Recently extracted 60 mandibular first molars with fully formed apices, free from caries, cracks and calcification was selected. The selected teeth were cleaned for tissue fragments and calcified debris with ultrasonic scalar and then stored in 0.1% thymol solution. This study was approved by the Ethical Committee/ Institutional Review Board of Best Dental Science College, Madurai.

All the teeth was subjected to an initial periapical radiographs in mesiodistal and buccolingual directions to determine the root canal morphology.

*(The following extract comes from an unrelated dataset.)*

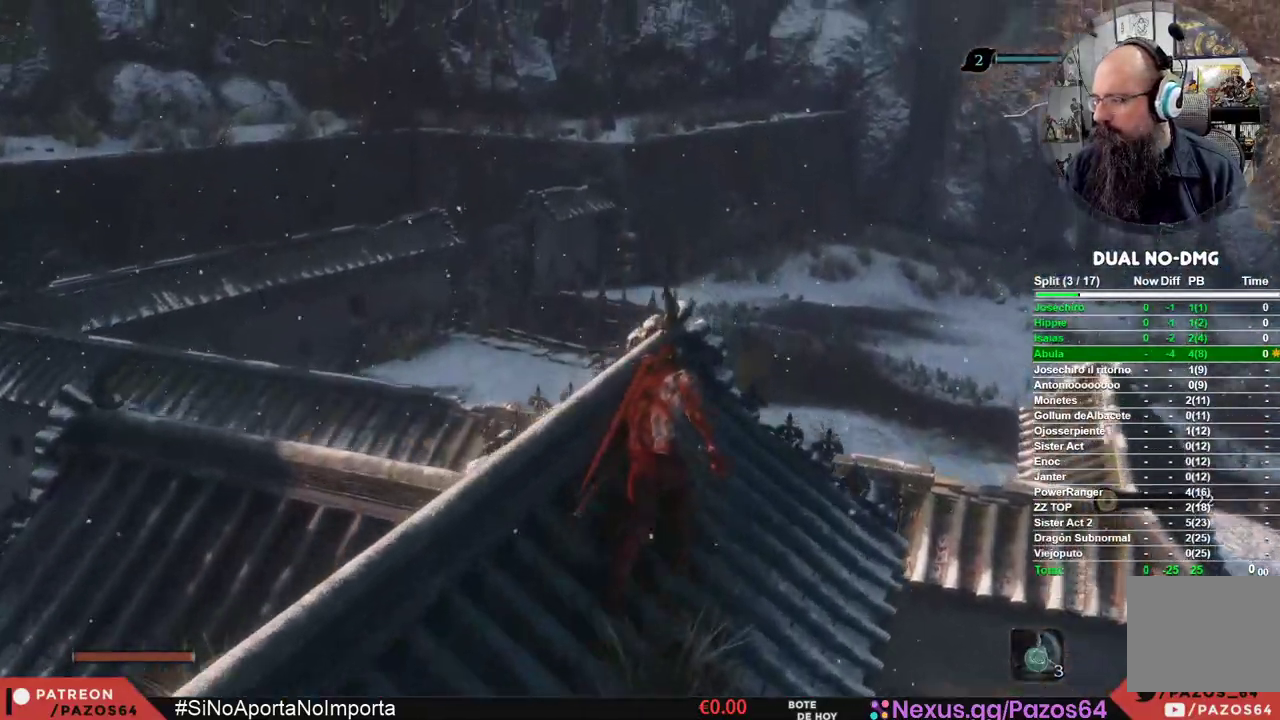
{"buttons": ["A"], "left_stick": "up", "right_stick": "center", "events": []}
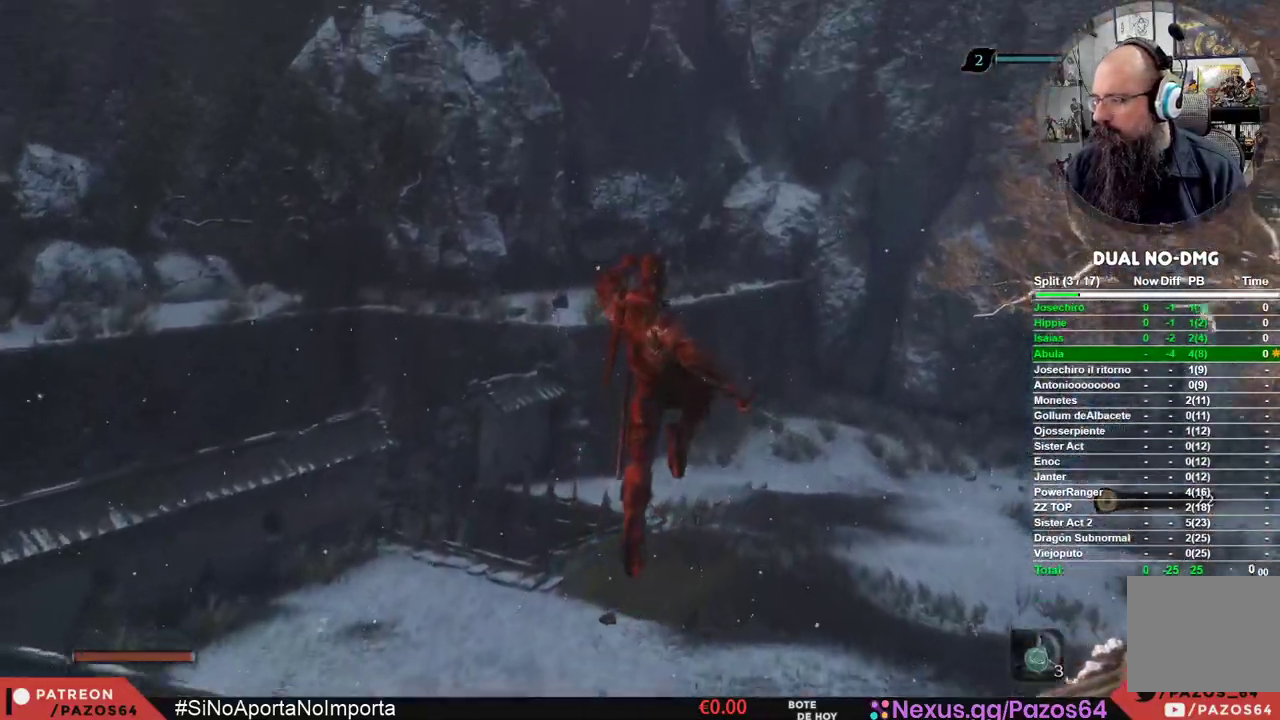
{"buttons": ["A"], "left_stick": "up", "right_stick": "center", "events": []}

Teeth with calcified canals, internal or external root resorption, cracks, prior root canal treatment, old restoration, and caries were excluded.

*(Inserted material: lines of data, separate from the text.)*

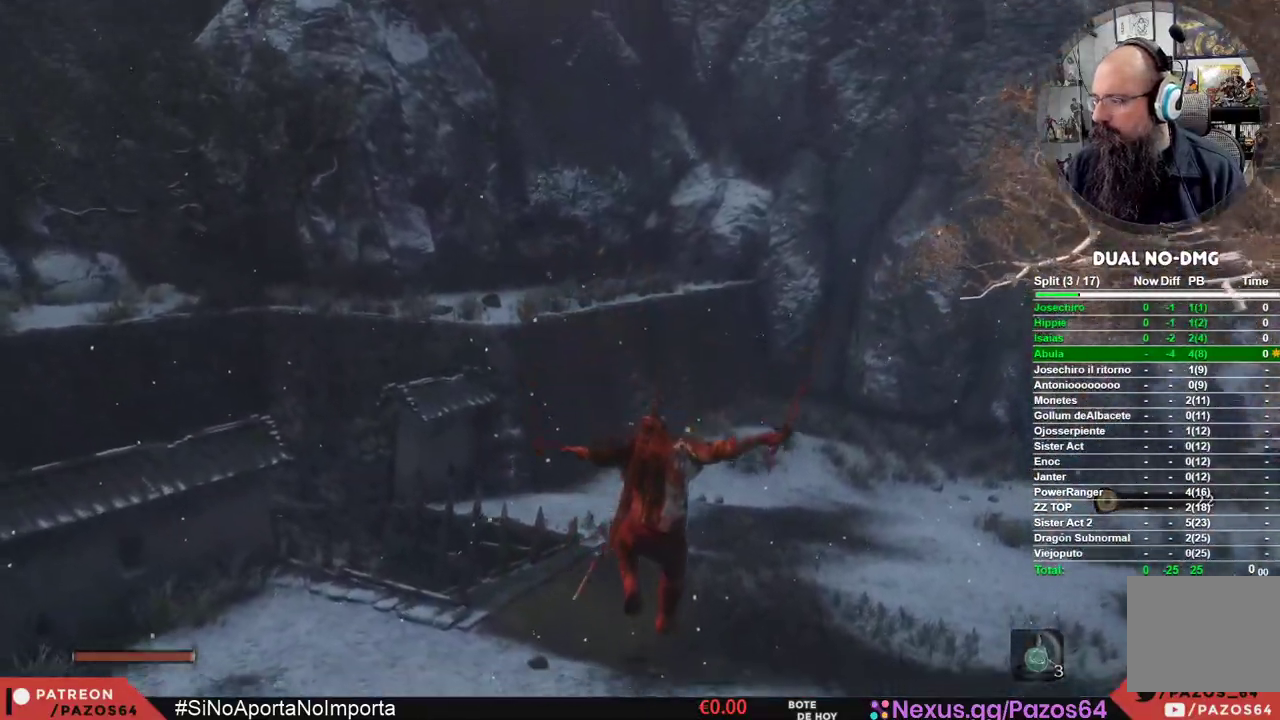
{"buttons": [], "left_stick": "up", "right_stick": "center", "events": [[50, "A", "up"]]}
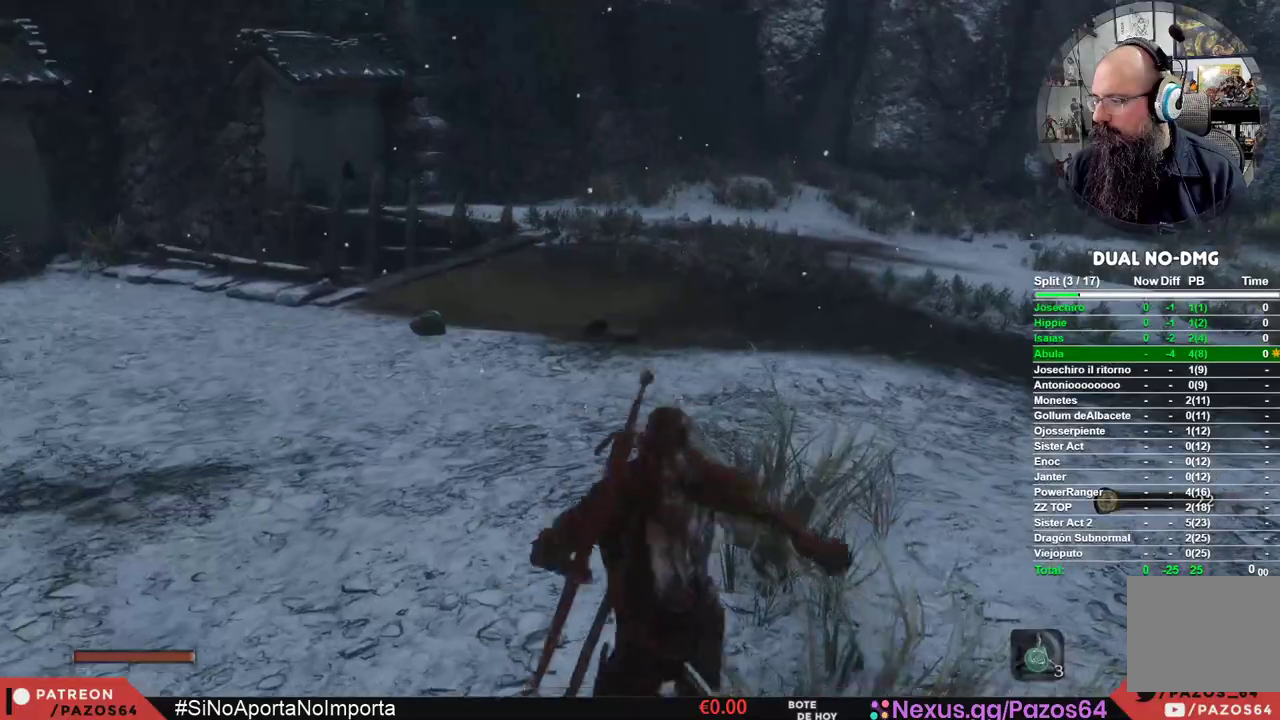
{"buttons": [], "left_stick": "up", "right_stick": "right", "events": [[483, "right_stick", "right"]]}
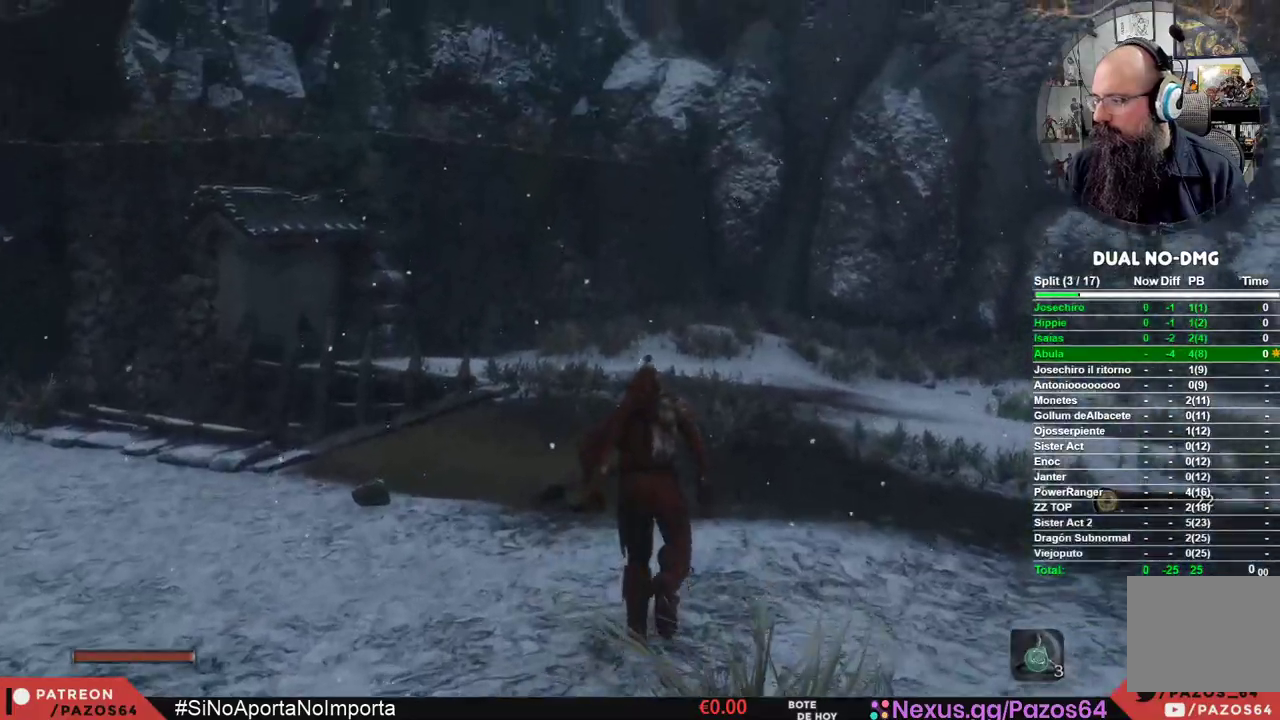
{"buttons": [], "left_stick": "up", "right_stick": "right", "events": [[217, "right_stick", "center"], [417, "right_stick", "right"]]}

The crown of each chosen tooth was removed using a diamond disc at the level of the cementum enamel junction to obtain a 14 mm long mesiobuccal canal, and the specimens were embedded in a horse shoe shaped wax sheet blocks (Figure 1). CBCT imaging was used to capture pre-instrumentation images. Starting at the apical end of the root, all teeth were scanned with their roots perpendicular to a CBCT beam.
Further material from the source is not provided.